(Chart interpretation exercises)
Start of Block
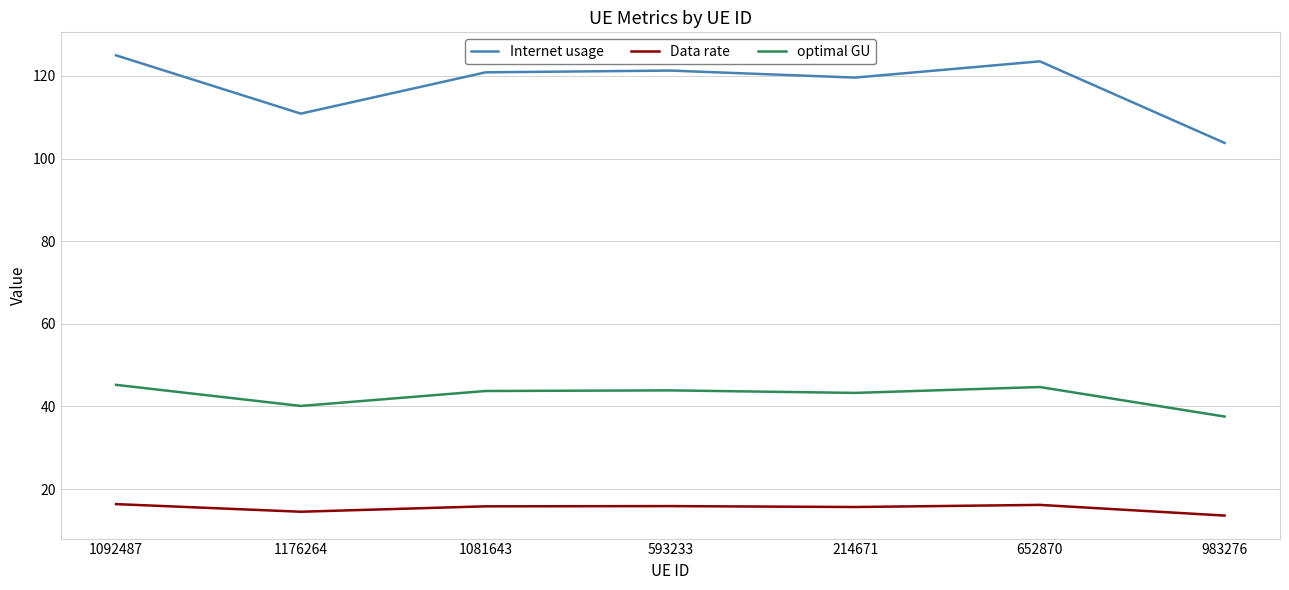

Rank the series at 1081643 from highest to lowest value.

Internet usage, optimal GU, Data rate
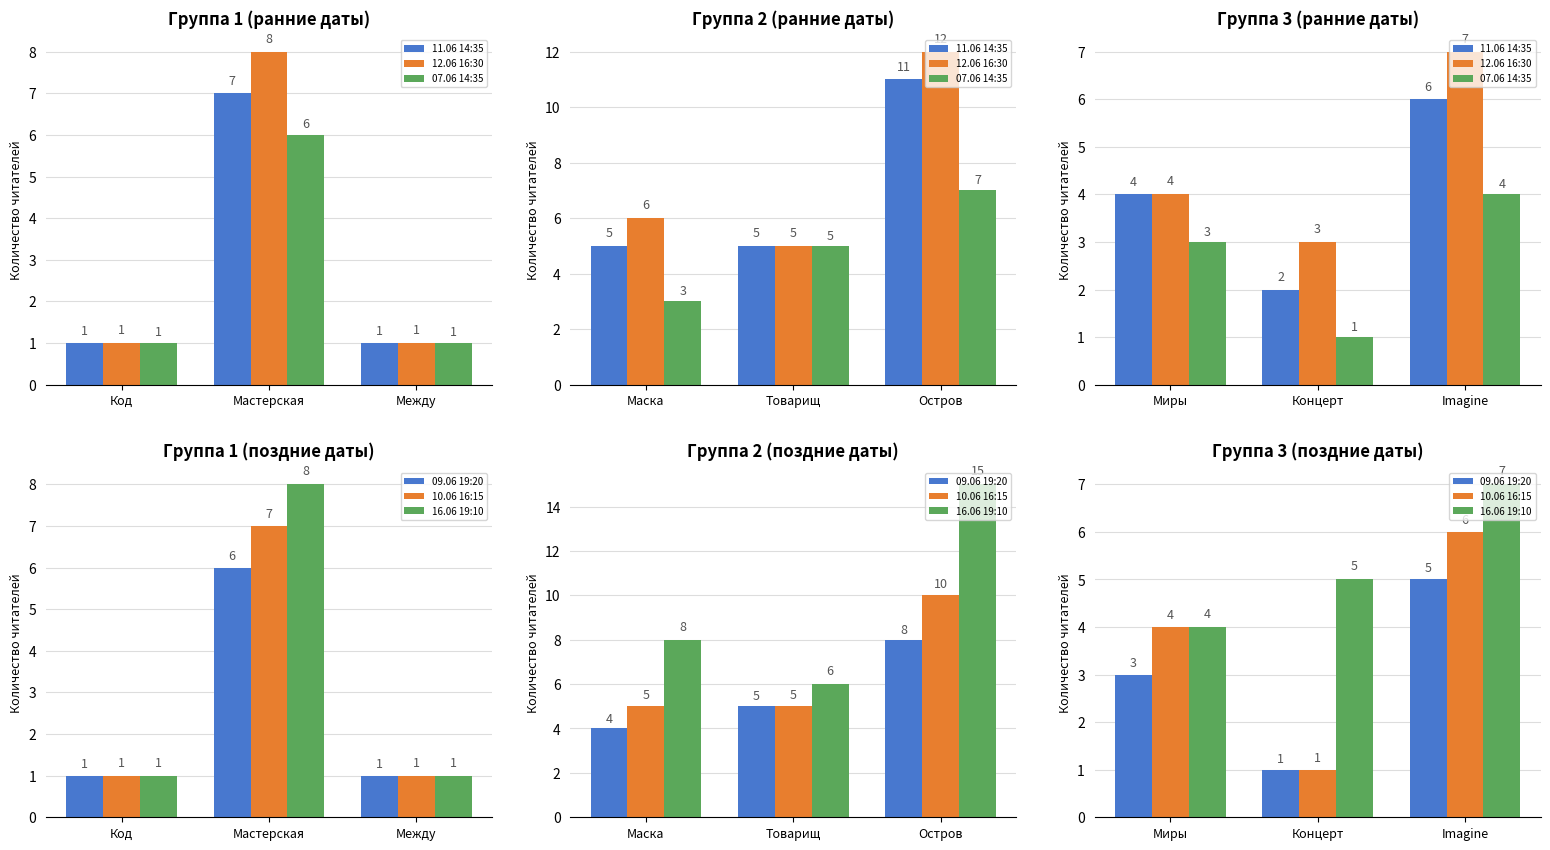

What are all the series names shown in the legend?

11.06 14:35, 12.06 16:30, 07.06 14:35, 09.06 19:20, 10.06 16:15, 16.06 19:10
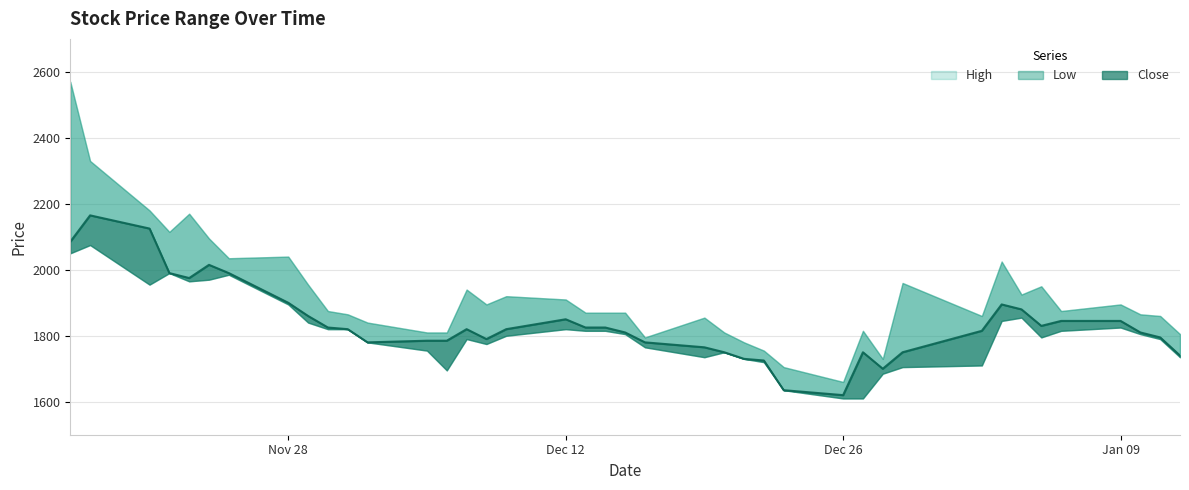

Is it true that High equals 3472 at 6?

False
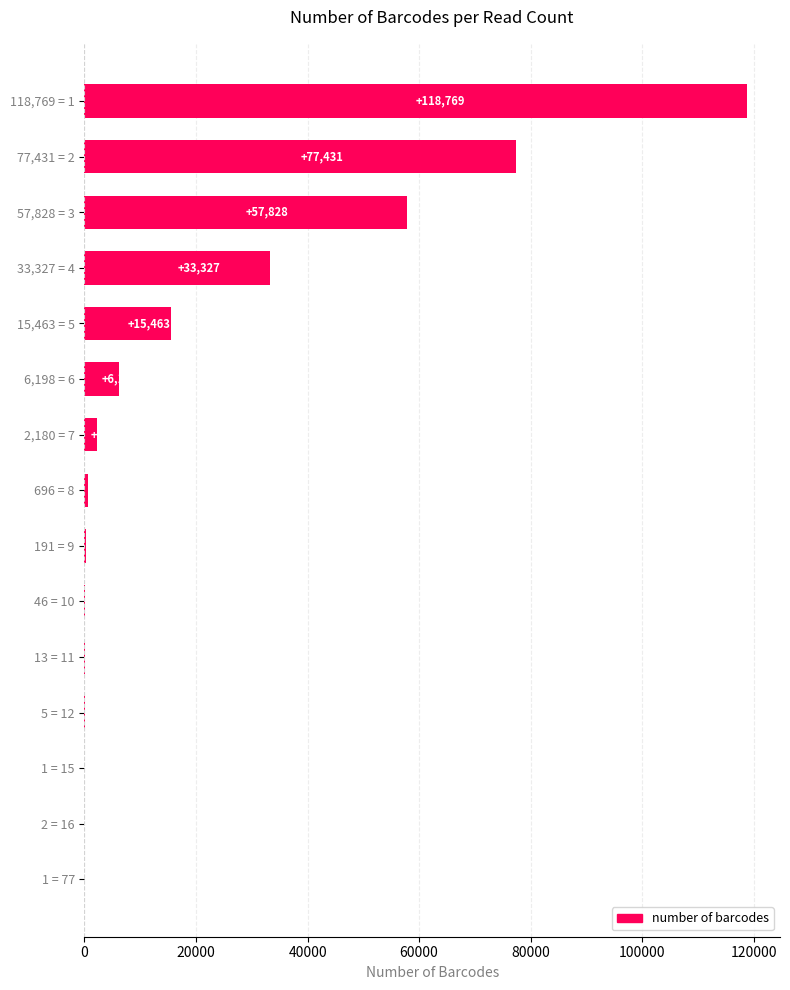

What is the maximum value shown in the chart?

118769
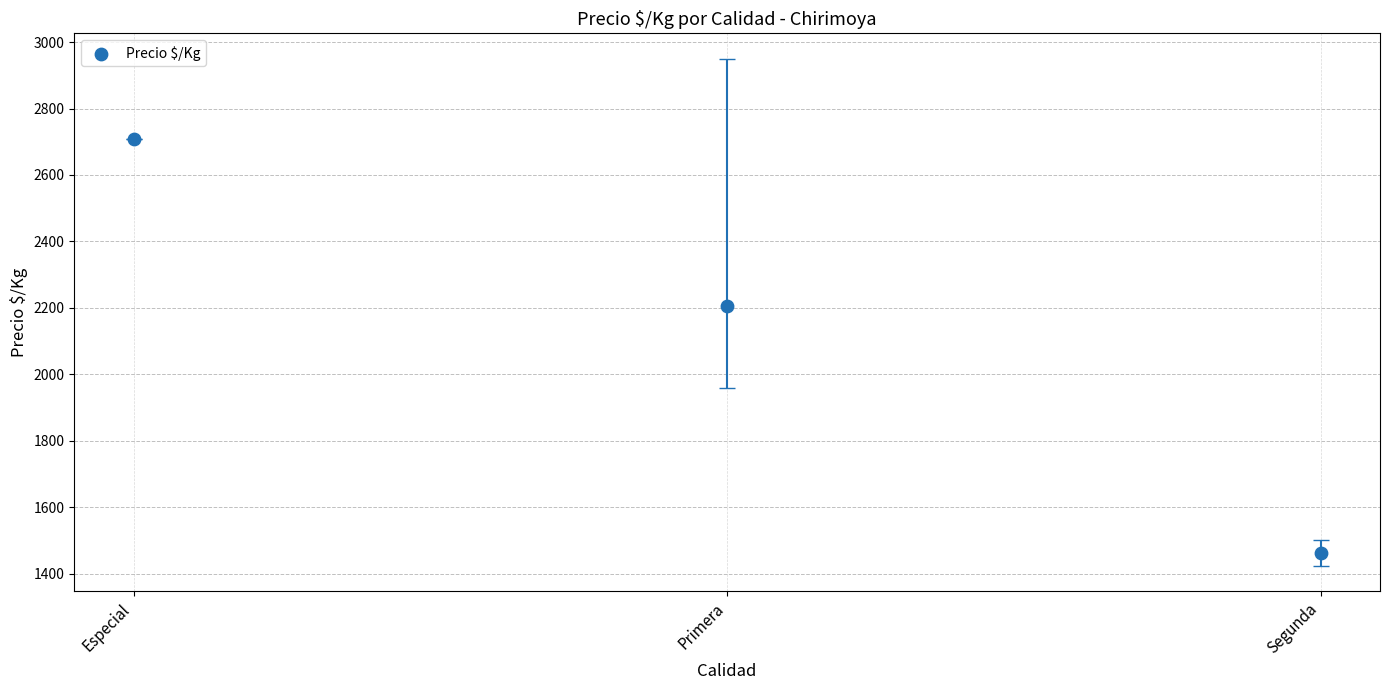

What is the average Y value?

2125.5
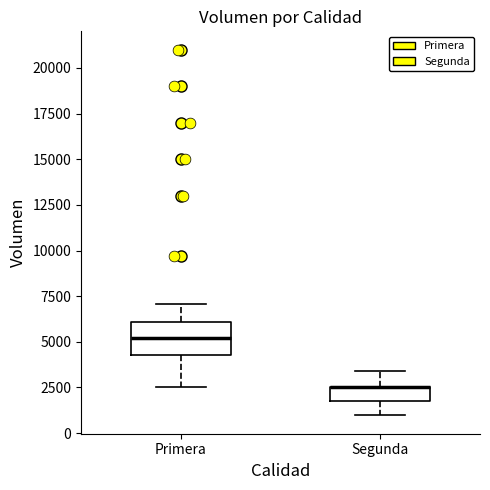

Where does the median line of the box for Primera sit on the y-axis? The values are not printed on the chart, so give them approximately, as read against the axis.

5000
End of Block
* Work order: Retype every line of the records above without changing anything, leaving out the pictures.

* Output below:
Rank the series at 1081643 from highest to lowest value.

Internet usage, optimal GU, Data rate

What are all the series names shown in the legend?

11.06 14:35, 12.06 16:30, 07.06 14:35, 09.06 19:20, 10.06 16:15, 16.06 19:10

Is it true that High equals 3472 at 6?

False

What is the maximum value shown in the chart?

118769

What is the average Y value?

2125.5

Where does the median line of the box for Primera sit on the y-axis? The values are not printed on the chart, so give them approximately, as read against the axis.

5000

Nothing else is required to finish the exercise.